*YOUR INSTRUCTIONS*: However many lines the data holds, transcribe them all exactly.

[Collected data entries]
____________________

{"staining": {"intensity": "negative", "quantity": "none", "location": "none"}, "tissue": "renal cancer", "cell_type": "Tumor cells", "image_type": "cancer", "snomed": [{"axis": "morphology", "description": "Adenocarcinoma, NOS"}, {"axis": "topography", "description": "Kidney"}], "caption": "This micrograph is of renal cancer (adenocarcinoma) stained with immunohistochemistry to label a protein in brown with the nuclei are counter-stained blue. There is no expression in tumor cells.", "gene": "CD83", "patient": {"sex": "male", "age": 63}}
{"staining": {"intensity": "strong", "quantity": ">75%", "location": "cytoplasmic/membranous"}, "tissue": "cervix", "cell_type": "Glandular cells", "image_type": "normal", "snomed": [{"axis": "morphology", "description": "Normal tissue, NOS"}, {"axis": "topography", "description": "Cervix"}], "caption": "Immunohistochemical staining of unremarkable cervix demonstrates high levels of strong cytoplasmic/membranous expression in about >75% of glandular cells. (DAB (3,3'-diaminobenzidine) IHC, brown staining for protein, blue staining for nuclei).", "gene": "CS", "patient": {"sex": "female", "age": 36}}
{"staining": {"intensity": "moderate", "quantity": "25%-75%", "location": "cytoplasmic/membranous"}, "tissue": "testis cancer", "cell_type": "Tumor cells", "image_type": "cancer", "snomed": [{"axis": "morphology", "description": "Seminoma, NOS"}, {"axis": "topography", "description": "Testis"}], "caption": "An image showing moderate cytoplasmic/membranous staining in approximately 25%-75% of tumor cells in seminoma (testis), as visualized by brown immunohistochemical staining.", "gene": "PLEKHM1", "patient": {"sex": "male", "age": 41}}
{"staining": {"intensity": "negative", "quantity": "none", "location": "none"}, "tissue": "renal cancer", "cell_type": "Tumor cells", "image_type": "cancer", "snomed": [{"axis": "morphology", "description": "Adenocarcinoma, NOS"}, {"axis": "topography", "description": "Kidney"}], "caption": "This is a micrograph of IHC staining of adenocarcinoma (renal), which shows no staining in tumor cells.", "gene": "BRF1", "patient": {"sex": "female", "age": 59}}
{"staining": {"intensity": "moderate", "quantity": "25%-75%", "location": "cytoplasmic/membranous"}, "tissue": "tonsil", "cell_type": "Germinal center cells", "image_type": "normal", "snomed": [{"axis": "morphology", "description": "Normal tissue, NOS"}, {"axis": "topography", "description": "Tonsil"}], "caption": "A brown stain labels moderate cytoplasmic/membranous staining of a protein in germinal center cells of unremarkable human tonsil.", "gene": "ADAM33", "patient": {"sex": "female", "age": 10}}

____________________

*RESULT FOR THIS TASK*:
{"staining": {"intensity": "negative", "quantity": "none", "location": "none"}, "tissue": "renal cancer", "cell_type": "Tumor cells", "image_type": "cancer", "snomed": [{"axis": "morphology", "description": "Adenocarcinoma, NOS"}, {"axis": "topography", "description": "Kidney"}], "caption": "This micrograph is of renal cancer (adenocarcinoma) stained with immunohistochemistry to label a protein in brown with the nuclei are counter-stained blue. There is no expression in tumor cells.", "gene": "CD83", "patient": {"sex": "male", "age": 63}}
{"staining": {"intensity": "strong", "quantity": ">75%", "location": "cytoplasmic/membranous"}, "tissue": "cervix", "cell_type": "Glandular cells", "image_type": "normal", "snomed": [{"axis": "morphology", "description": "Normal tissue, NOS"}, {"axis": "topography", "description": "Cervix"}], "caption": "Immunohistochemical staining of unremarkable cervix demonstrates high levels of strong cytoplasmic/membranous expression in about >75% of glandular cells. (DAB (3,3'-diaminobenzidine) IHC, brown staining for protein, blue staining for nuclei).", "gene": "CS", "patient": {"sex": "female", "age": 36}}
{"staining": {"intensity": "moderate", "quantity": "25%-75%", "location": "cytoplasmic/membranous"}, "tissue": "testis cancer", "cell_type": "Tumor cells", "image_type": "cancer", "snomed": [{"axis": "morphology", "description": "Seminoma, NOS"}, {"axis": "topography", "description": "Testis"}], "caption": "An image showing moderate cytoplasmic/membranous staining in approximately 25%-75% of tumor cells in seminoma (testis), as visualized by brown immunohistochemical staining.", "gene": "PLEKHM1", "patient": {"sex": "male", "age": 41}}
{"staining": {"intensity": "negative", "quantity": "none", "location": "none"}, "tissue": "renal cancer", "cell_type": "Tumor cells", "image_type": "cancer", "snomed": [{"axis": "morphology", "description": "Adenocarcinoma, NOS"}, {"axis": "topography", "description": "Kidney"}], "caption": "This is a micrograph of IHC staining of adenocarcinoma (renal), which shows no staining in tumor cells.", "gene": "BRF1", "patient": {"sex": "female", "age": 59}}
{"staining": {"intensity": "moderate", "quantity": "25%-75%", "location": "cytoplasmic/membranous"}, "tissue": "tonsil", "cell_type": "Germinal center cells", "image_type": "normal", "snomed": [{"axis": "morphology", "description": "Normal tissue, NOS"}, {"axis": "topography", "description": "Tonsil"}], "caption": "A brown stain labels moderate cytoplasmic/membranous staining of a protein in germinal center cells of unremarkable human tonsil.", "gene": "ADAM33", "patient": {"sex": "female", "age": 10}}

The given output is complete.